幸い、トイレには誰もいなかった。
・・・いた。 人形が・・・!
「 やあ、星川君。 久し振り! 元気にしておるかね? 」
・・・殺すぞ、お前。 四時間ほど前に、会っただろうが?
人形は言った。
「 いやあ~、どうしているか、心配になってね 」
そんでもって、トイレに視察か?
僕は、これから、一世一代のアブない作業をするのだ。 手元が狂って、触っちまったらどうすんだよ・・・! かすみに、顔向け出来なくなるじゃねえか! いいから、あっち行け!

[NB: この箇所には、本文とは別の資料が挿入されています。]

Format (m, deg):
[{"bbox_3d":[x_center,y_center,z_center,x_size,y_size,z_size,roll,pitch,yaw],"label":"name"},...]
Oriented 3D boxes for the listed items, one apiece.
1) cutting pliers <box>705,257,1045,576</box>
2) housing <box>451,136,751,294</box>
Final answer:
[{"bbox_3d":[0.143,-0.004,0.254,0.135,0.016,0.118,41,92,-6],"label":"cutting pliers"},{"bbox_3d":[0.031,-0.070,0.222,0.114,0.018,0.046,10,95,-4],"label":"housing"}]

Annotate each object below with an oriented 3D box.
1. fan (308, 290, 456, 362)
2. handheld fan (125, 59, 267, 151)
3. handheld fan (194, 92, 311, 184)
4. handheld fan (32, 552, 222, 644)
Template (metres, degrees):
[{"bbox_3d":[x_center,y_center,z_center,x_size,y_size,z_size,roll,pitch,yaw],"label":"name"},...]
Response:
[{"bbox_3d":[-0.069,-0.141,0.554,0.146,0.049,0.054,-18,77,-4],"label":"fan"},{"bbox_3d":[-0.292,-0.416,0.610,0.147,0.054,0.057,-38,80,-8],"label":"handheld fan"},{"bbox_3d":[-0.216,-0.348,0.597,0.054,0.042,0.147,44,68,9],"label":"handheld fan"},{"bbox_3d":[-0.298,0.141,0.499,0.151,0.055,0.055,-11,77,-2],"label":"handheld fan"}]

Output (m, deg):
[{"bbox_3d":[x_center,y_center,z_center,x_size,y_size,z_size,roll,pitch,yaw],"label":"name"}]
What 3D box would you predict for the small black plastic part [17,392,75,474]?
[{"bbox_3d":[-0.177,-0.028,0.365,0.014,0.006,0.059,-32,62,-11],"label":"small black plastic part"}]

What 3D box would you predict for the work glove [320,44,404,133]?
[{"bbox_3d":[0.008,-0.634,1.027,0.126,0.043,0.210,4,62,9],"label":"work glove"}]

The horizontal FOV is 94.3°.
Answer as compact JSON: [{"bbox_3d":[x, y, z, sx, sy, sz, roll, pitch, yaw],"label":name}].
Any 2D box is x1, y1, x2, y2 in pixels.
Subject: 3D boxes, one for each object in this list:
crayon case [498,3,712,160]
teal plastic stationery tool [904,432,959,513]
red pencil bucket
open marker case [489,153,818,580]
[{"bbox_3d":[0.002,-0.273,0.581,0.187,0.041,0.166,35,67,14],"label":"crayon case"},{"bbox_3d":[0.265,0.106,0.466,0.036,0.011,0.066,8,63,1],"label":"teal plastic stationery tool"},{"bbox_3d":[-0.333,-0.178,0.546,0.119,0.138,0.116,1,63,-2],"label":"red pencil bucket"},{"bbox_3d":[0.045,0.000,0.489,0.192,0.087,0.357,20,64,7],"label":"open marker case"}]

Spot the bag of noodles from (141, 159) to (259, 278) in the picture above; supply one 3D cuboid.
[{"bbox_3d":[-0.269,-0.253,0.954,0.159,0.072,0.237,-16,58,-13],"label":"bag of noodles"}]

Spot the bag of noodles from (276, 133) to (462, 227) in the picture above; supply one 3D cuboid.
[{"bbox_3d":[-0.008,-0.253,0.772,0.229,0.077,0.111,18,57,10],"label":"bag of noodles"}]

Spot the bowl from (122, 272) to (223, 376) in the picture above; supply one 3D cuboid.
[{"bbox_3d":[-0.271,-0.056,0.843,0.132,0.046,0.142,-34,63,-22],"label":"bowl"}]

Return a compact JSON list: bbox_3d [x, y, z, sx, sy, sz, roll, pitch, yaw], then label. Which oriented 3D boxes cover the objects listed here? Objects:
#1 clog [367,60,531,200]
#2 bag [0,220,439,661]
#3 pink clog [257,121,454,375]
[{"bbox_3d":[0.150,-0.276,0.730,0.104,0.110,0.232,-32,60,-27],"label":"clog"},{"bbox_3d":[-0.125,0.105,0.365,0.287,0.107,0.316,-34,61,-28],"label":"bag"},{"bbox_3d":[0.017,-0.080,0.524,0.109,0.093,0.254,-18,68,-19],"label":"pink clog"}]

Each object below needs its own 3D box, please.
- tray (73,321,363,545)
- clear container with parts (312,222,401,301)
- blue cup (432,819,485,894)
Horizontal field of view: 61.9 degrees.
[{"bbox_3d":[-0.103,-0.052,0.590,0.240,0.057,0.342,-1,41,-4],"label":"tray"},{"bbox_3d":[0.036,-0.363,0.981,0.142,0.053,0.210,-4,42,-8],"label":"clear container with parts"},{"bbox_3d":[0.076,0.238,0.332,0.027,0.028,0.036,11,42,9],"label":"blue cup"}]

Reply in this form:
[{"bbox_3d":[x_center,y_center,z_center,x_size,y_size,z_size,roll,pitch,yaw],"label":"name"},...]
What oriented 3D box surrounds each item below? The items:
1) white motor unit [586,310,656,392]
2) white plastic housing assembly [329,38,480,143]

僕は、我慢出来なくなって来た尿意に、声を震わせながら言った。
「 い・・ 今、大変なんだ・・・! あとでな。 な? 」
にこやかに答える、人形。
「 そんなこと言って、ホントは、私と遊びたいのだろう? 」
・・・ドコから、そんな発想が出て来る? はよ、消えい。 頭、ひねりちぎったるぞ!
いかん・・! 限界だ。 漏れる・・・!
サバラスが言った。
「 どうしたのかね? 顔色が悪いが? 」
・・て・・ てめえのせいだ・・ っちゅうに・・・!
もう限界である。
その時、ドアを開けて、数人の女生徒が入って来て言った。
「 会頭・・! 誰か、男のような声が聞こえましたがっ・・・! 」
例の、親衛隊の連中だ。
人形サバラスは、消えていた。
自分でも感心するくらい落ち着き、僕は、何事も無かったように答えた。
「 私以外、誰もいないが? 」
「 ・・・失礼致しました・・・ 」
トイレ内を見渡し、ドアを閉めて、女生徒たちは出て行った。